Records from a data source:

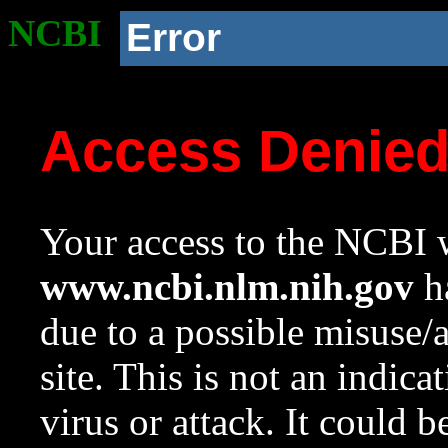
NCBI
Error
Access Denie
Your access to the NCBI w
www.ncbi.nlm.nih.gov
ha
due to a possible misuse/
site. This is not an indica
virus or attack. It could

==

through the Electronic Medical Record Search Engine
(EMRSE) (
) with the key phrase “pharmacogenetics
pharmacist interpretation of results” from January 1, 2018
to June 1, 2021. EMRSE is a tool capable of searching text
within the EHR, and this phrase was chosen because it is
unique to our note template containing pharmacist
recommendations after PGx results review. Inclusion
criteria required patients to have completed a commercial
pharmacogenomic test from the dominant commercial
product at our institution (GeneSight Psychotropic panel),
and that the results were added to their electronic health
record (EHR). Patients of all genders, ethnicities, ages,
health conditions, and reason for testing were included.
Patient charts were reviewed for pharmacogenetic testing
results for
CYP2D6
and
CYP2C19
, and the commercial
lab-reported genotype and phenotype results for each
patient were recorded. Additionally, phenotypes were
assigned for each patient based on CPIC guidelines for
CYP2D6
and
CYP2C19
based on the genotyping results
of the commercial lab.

--- Task ---
Write out exactly the lines that fall from the line with "Patient charts were" to the line with "of the commercial lab." in the records above, keeping both ends.

--- Result for this exercise ---
Patient charts were reviewed for pharmacogenetic testing
results for
CYP2D6
and
CYP2C19
, and the commercial
lab-reported genotype and phenotype results for each
patient were recorded. Additionally, phenotypes were
assigned for each patient based on CPIC guidelines for
CYP2D6
and
CYP2C19
based on the genotyping results
of the commercial lab.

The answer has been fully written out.